Sur trois poèmes d'Éluard
Pièces pour violon et piano composées en 1988 puis créées en juin 1989 à la salle Marguerite Gaveau par Marie- Jeanne Lechaux, la dédicataire, accompagnée au piano par Emmanuel Hieaux. À l’occasion du centenaire de la naissance de Paul Éluard, une version très légèrement remaniée a été donnée en première audition au conservatoire Rachmaninov à Paris, le 10 février 1995, par Catherine Grimaud au violon et Bruno Belthoise au piano.
Sur trois poèmes d’Éluard ou trois chants de solitude… Nous nous imprégnons du reflet qu’offre le miroir et tentons vainement de nous rejoindre en plongeant dans une eau qui, juste effleurée, déjà se brise. Privés de ce que nous croyions être un regard, nous chantons le deuil d’une image née de l’illusoire complétude. De la perte de l’être aimé, de l’absence de l’autre soi, s’écoule une larme dont le chant  ésaltère le passé, inspire l’avenir, ensemence l’oubli. Après les avoir
reconnues et intimement acceptées, l’homme se mêle aux facettes qu’il sait désormais être siennes et se dissout en elles comme elles se fondent et s’unissent en lui. Devenu simple goutte, libre, involontaire et unique, il se manifeste et exprime sa solitude accomplie au sein d’un fraternel contrepoint
Pieces for violin and piano composed in 1988 and first performed by Marie-Jeanne Lechaux, to whom it was dedicated, accompanied on the piano by Emmanuel Hieaux, in the Marguerite Gaveau concert hall, in June 1989. For the centenary of the birth of Paul Éluard, a new, slightly different arrangement was first played by Catherine Grimaud on violin and Bruno Belthoise on piano at the Conservatoire Rachmaninov in Paris, on 10 February 1995.
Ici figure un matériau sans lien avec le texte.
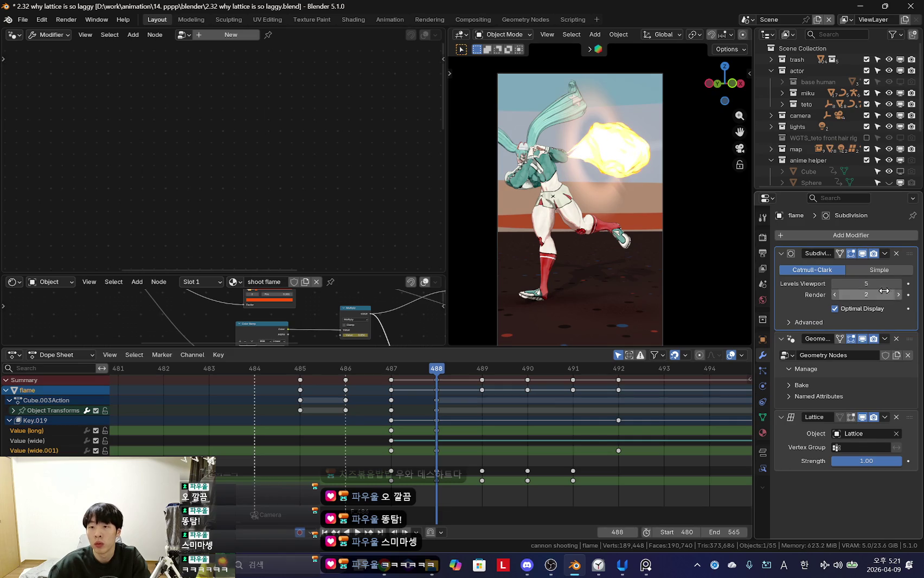
{"action": "left_click", "coordinate": [884, 254]}
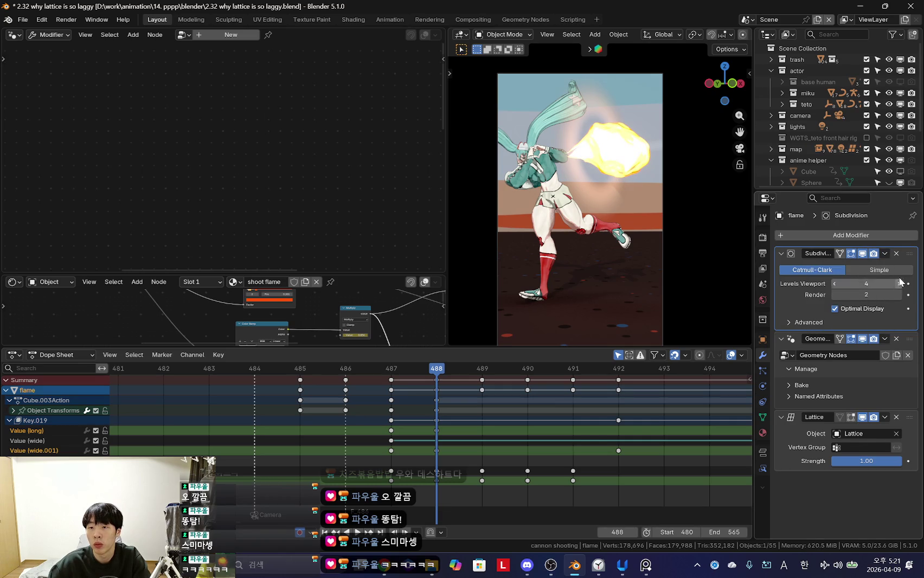
{"action": "left_click", "coordinate": [871, 268]}
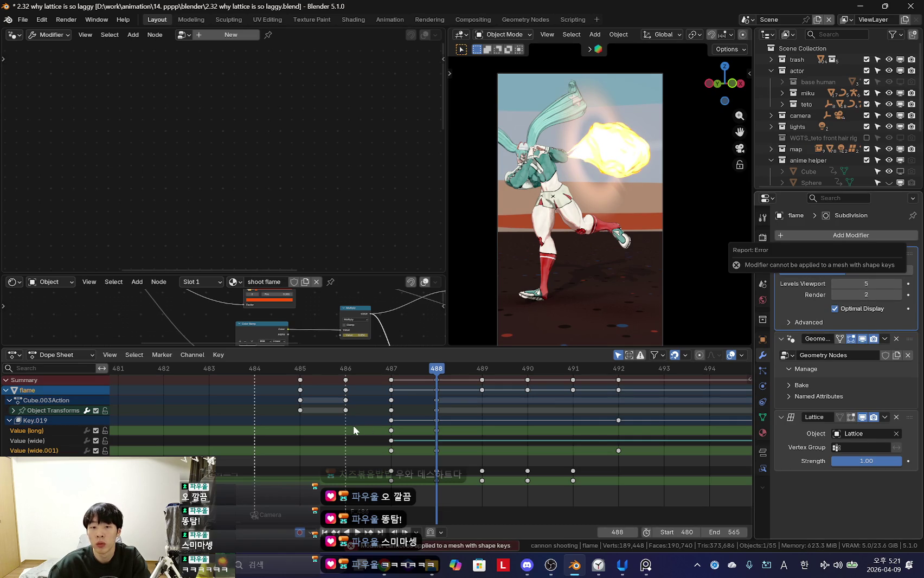
{"action": "left_click", "coordinate": [763, 415]}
Accompaniment to Three Poems by Éluard or Three Songs of Solitude... We drink in the mirror's reflection, vainly ttempting to become one with ourselves by diving into a pool that fragments the moment we graze its surface. Bereft of an imagined gaze, we mourn an image born of the illusion of another half that completes us. From the loss of the loved one, the absence of the other self, flows a tear whose song irrigates the past, inspires the future, sows the seeds of forgetfulness. Once he has acknowledged them and accepted them in his inner being, Man intermingles with the facets he now recognizes as part to himself, dissolving into them at the same time as they unite and blend with him. Now thathe is reduced to a mere drop, free, volitionless and unique, he emerges to express his complete solitude within a fraternal
counterpoint.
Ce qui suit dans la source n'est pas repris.